What did I replace it with, you ask? Surprisingly, a more healthful, non-caffeinated beverage: hot water with lemon (and if I happen to have fresh ginger on hand, I peel a piece and throw it in there too!). According to internal medicine specialist Roxanne B. Sukol, MD, MS, the drink boasts a number of tangible benefits — hydration, digestive aid, a healthy dose of vitamin C, it helps prevent kidney stones, it provides a potassium boost… the list goes on. 

Lemonade
Jocelyn Hsu / Spoon

Admittedly, I was not drawn to the drink by the aforementioned benefits. I hadn’t given it that much thought. I was experiencing severe acid reflux (thanks to the copious amounts of coffee I had regularly consumed) and my mom recommended the drink as a natural remedy. My reflux cleared up within a week of quitting coffee, but my taste for hot water with lemon remained. Now, I can’t start my day without it. 

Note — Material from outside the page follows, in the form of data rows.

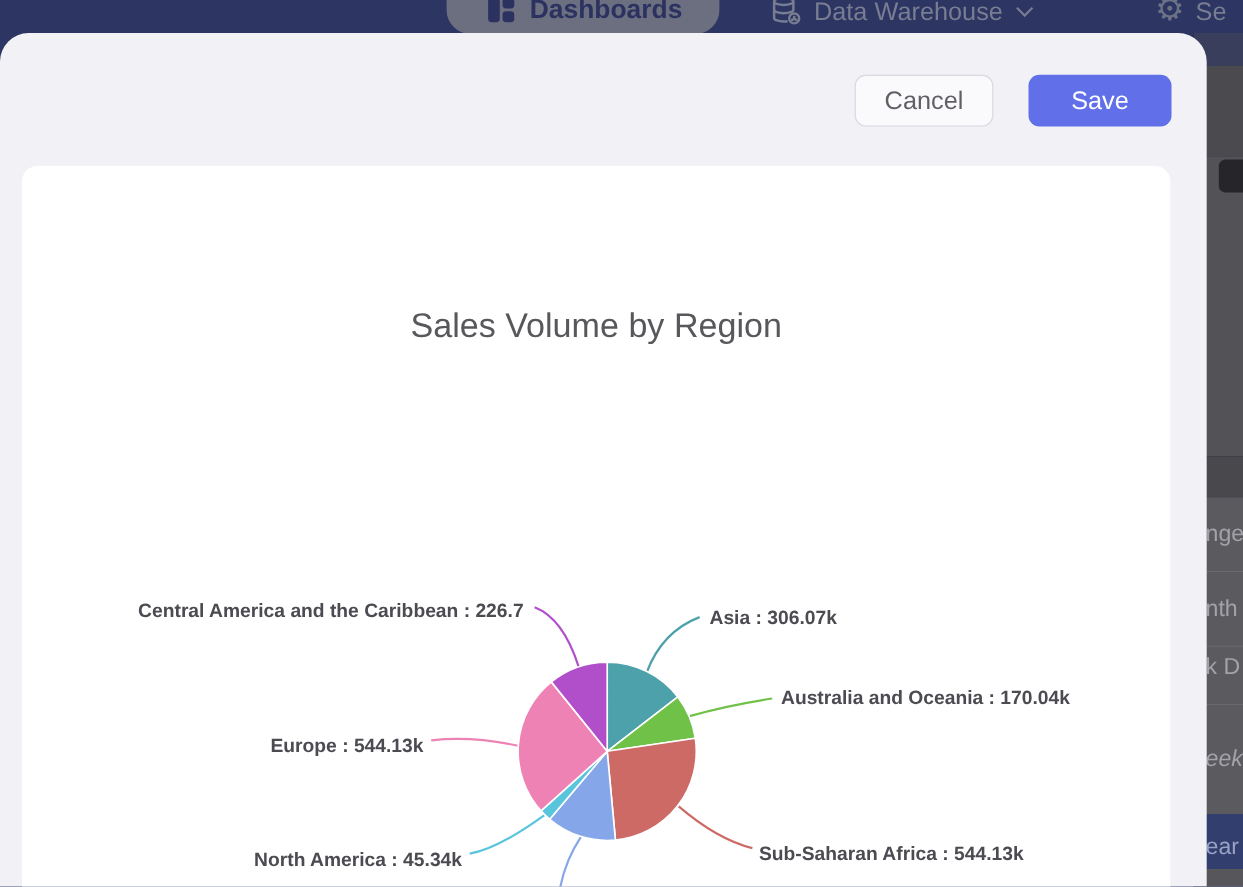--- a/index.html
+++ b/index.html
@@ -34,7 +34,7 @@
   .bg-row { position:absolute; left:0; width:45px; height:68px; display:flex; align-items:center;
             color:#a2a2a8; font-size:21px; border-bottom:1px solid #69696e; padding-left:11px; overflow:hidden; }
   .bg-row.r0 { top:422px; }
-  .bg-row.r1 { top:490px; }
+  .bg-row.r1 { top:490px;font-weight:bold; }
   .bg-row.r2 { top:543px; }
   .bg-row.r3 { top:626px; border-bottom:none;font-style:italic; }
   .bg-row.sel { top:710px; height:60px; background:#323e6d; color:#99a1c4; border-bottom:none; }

Related: 5 Caffeine Alternatives If You Want to Cut Back on Your Coffee Intake

I would be lying if I said that I was able to cut caffeine altogether. I will indulge in a single cup of coffee from time to time, but more often than not I drink caffeinated Jasmine tea. It isn’t the same (aesthetically or actually), but I physically feel better. I have more energy, and I don’t have that post-coffee slump that I had become accustomed to — the one that necessitates the successive cups. And for once in my life, I am appropriately hydrated! Honestly, that’s a miracle in and of itself.

As for my career ambitions, I realize now that I can get by with another beverage, so long as it’s piping hot and comes in a fun mug.